By Estelle Maryline Delpech
Computer-assisted translation (CAT) has continuously used translation stories, which require the translator to have a corpus of earlier translations that the CAT software program can use to generate bilingual lexicons. this is challenging while the translator doesn't have the sort of corpus, for example, while the textual content belongs to an rising box. to unravel this factor, CAT examine has regarded into the leveraging of similar corpora, i.e. a suite of texts, in or extra languages, which care for an identical subject yet usually are not translations of 1 another.
This paintings had fundamental pursuits. the 1st is to evaluate the enter of lexicons extracted from related corpora within the context of a really expert human translation job. the second one aim is to spot bilingual-lexicon-extraction equipment which most sensible fit the translators’ wishes, deciding on the present limits of those recommendations and suggesting advancements. the writer focuses, specifically, at the identity of fertile translations, the administration of a number of morphological buildings, and the score of candidate translations.
The experiments are performed on language pairs (English–French and English–German) and on really good texts facing breast melanoma. This study places major emphasis on applicability – methodological offerings are guided through the wishes of the ultimate clients. This ebook is prepared in components: the 1st half offers the applicative and medical context of the examine, and the second one half is given over to efforts to enhance compositional translation.
The examine paintings offered during this ebook acquired the PhD Thesis award 2014 from the French organization for average language processing (ATALA).
Read or Download Comparable Corpora and Computer-assisted Translation PDF
Best software development books
This article explains, from a number of views, how software program and the software program are diversified from different industries technologically, organizationally, and socially.
Effectively enforce reliable computing initiatives utilizing aspect-oriented programming This landmark book fills a spot within the literature via not just describing the elemental innovations of reliable computing (TWC) and aspect-oriented programming (AOP), but in addition exploring their severe interrelationships.
Opher and Peter,
Just acquired my replica of occasion Processing in motion and browse it even though the weekend.
I might say that you just and Peter produced a real magnum opus. it is nice!
It could be learn by:
A) each seller that's constructing an EDA/CEP to promote; and
B) each software program engineer who's constructing an EDA/CEP program.
Your ebook is the development processing consultant for a few years to return.
Thank you and congratulations!
Magento is a feature-rich, expert, open resource e-commerce program that provides retailers whole flexibility and keep an eye on over the glance, content material, and performance in their on-line shop. you've the main appealing Magento shop on the web with the main aggressive costs, yet with out viewers, you will fight to make major revenues.
Extra resources for Comparable Corpora and Computer-assisted Translation
These translations were judged to be of a lesser quality than the translations generated by automatic systems, and this was based on measures such as BLEU and NIST. The authors use this experiment to remind us that these measures are not directly linked to the quality of the translations but that they only evaluate the resemblance to a reference dataset, which is moreover considered questionable, especially in translation. 2. Human MT evaluation Human evaluation consists of presenting sentence translations to humans who must judge their quality.
These very good results can be explained by the nature of their data: the evaluation lexicon is made up of words whose number of occurrences is higher than 100 and the comparable corpus is composed of the unaligned parts belonging to a single-parallel corpus. 3. e. words used as trustworthy elements, for they are automatically identiﬁable, are not ambiguous and belong to the comparable corpus’ topic. The authors suggest giving them more weight than other elements in the context vectors due to their properties making them highly discriminating elements.

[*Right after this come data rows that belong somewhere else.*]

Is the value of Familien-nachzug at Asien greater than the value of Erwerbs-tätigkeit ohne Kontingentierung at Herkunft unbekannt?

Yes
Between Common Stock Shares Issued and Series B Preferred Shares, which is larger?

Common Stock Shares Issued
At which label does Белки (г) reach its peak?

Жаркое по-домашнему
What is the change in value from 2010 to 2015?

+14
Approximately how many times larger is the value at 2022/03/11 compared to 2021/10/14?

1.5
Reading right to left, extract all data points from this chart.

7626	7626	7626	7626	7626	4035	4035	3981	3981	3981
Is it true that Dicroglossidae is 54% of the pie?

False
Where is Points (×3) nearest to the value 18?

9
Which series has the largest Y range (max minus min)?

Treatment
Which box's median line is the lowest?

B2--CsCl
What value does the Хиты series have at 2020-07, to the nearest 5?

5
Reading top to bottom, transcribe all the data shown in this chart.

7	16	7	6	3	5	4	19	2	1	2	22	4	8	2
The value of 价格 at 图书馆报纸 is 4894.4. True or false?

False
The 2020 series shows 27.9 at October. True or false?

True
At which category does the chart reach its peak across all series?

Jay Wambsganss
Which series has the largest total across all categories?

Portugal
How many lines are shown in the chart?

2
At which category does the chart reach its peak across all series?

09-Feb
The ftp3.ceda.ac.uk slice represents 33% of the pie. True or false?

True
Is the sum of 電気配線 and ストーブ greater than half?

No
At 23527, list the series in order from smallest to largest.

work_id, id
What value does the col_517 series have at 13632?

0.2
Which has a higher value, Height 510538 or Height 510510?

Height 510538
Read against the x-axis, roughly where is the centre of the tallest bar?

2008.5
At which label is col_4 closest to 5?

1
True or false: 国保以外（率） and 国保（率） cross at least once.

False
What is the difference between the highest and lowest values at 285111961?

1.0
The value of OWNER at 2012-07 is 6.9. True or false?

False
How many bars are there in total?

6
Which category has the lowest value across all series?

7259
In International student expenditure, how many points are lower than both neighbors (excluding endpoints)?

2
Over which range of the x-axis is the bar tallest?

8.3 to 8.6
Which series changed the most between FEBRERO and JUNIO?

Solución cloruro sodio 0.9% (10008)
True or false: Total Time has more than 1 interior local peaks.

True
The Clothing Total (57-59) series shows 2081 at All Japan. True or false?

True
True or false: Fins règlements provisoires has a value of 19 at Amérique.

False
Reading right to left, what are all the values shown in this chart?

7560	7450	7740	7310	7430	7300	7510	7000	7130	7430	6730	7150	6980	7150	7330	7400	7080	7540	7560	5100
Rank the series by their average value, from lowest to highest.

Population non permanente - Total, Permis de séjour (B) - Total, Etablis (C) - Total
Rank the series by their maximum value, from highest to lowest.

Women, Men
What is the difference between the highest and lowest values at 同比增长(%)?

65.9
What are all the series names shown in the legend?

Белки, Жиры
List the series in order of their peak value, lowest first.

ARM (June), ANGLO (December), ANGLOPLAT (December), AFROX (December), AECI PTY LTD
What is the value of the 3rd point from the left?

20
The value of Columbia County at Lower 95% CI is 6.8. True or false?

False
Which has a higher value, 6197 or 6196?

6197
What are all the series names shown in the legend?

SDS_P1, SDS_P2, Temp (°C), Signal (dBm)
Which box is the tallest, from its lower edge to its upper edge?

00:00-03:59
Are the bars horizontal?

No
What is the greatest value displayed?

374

E. the word i of the English matrix is the translation of the word i of the German matrix. Then [RAP 95] randomly switches the order of the words in the matrices to misalign them. He then observes that the similarity22 of the source and target matrices decreases when the number of misaligned words increases. [FUN 97] goes further with [RAP 95]’s experiment and uses a bilingual lexicon, which she projects onto the source and target corpora, which enables her to obtain attested translation pairs in both corpora.